## To-do list
1/ Please reproduce the part of the passage on Caremark and board oversight of AI that runs between "2. Establish Reporting" and "incidents have occurred.", inclusive.
2/ In the passage on Caremark and board oversight of AI, what did the Marchand court cite as evidence of Caremark failure?
3/ Go on with the passage on Caremark and board oversight of AI, starting after its final sentence.

## Passage to read
The Five Obligations: What Caremark Requires for AI
Synthesizing the case law, SEC signals, and proxy advisor expectations, boards face five specific obligations. These are not aspirational best practices — they are the minimum standard that Caremark and its progeny establish for mission-critical risk oversight.
1. Assign Committee Responsibility
Designate a specific board committee — audit, risk, technology, or a new standing committee — with explicit charter language covering AI governance. The Marchand court specifically cited the absence of a food safety committee as evidence of Caremark failure. The AI parallel is direct: a board that deploys AI without assigning oversight has no monitoring system.
2. Establish Reporting Protocols
Require regular management reporting to the designated committee on AI deployment, risks, incidents, and compliance. Boeing failed because the board lacked a system for receiving safety information. The AI equivalent: management must report on what AI systems are deployed, what data they process, what decisions they influence, and what incidents have occurred.
3. Document Director Education
Proxy advisors now expect evidence that directors understand AI. Glass Lewis’s 2026 guidelines specifically ask how companies ensure directors are “fully versed” on AI. WTW’s D&O survey finds AI is the area where fewest directors believe the board has adequate skills. Documented training — not a single briefing, but ongoing education — addresses both the governance gap and the disclosure expectation.
4. Monitor for Red Flags
Caremark’s second prong penalizes boards that consciously ignore red flags within existing systems. AI-specific red flags include: employee use of consumer AI tools for confidential data, algorithmic outputs that produce discriminatory results, vendor claims about AI capabilities that cannot be verified, and customer complaints about AI-driven decisions. The board must have a channel for learning about these issues and evidence that it acts on them.
5. Review Disclosure Adequacy
The SEC’s AI-washing enforcement against Presto Automation and the IAC’s December 2025 recommendations establish a clear expectation: companies must not overstate AI capabilities or understate AI risks in public disclosures. The board’s role is to ensure that management’s AI-related statements — in earnings calls, proxy statements, marketing materials, and SEC filings — are accurate and adequately hedged.

## Records shown
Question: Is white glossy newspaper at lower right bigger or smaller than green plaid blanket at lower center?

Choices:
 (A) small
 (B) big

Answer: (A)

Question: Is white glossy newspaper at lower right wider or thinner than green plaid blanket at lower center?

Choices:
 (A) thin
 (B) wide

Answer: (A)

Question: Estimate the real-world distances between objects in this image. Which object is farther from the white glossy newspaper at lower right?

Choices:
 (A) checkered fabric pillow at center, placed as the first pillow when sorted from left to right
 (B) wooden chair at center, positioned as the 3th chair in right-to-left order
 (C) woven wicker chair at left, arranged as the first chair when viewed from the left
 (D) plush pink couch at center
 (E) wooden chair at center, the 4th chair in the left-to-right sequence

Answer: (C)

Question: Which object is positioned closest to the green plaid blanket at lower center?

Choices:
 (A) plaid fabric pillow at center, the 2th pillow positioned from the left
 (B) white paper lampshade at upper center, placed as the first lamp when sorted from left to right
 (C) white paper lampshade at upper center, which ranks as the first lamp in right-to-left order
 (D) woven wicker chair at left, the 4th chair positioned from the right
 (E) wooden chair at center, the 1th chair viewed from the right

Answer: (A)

## Answers
1/
2. Establish Reporting Protocols
Require regular management reporting to the designated committee on AI deployment, risks, incidents, and compliance. Boeing failed because the board lacked a system for receiving safety information. The AI equivalent: management must report on what AI systems are deployed, what data they process, what decisions they influence, and what incidents have occurred.

2/ The absence of a food safety committee.

3/
Key Data Points
| Data Point | Detail |
|---|---|
| AI securities class actions filed in 2024 | 15 (doubled from 2023) |
| AI securities class actions filed in H1 2025 | 12 (on pace to exceed 2024) |
| D&O claim settlement increase | 27% rise in average values |
| Boards with AI in committee charters | 27% (NACD 2025) |
| Companies deploying AI without board governance | 61% gap (88% deploy, 27% govern) |
| S&P 500 companies disclosing AI board oversight | 32% (ISS-Corporate, 2024) |
| S&P 500 directors citing AI in risk oversight | 48% (tripled from 16% in one year) |
| SEC AI-washing enforcement | Presto Automation, January 2025 (first public company action) |
| FTC AI enforcement penalty | DoNotPay, $193K + permanent restrictions |
| Glass Lewis AI governance standard | Effective January 2026 (mirrors cybersecurity framework) |
| SEC IAC AI disclosure recommendation | December 4, 2025 (three-part disclosure framework) |
What This Means for Your Organization
The fiduciary duty argument changes the AI governance conversation from optional to obligatory. A director who votes to deploy AI tools across the enterprise but votes against establishing an AI oversight committee has created precisely the gap that Marchand and Boeing penalize — deployment without monitoring, risk without reporting, capability without controls.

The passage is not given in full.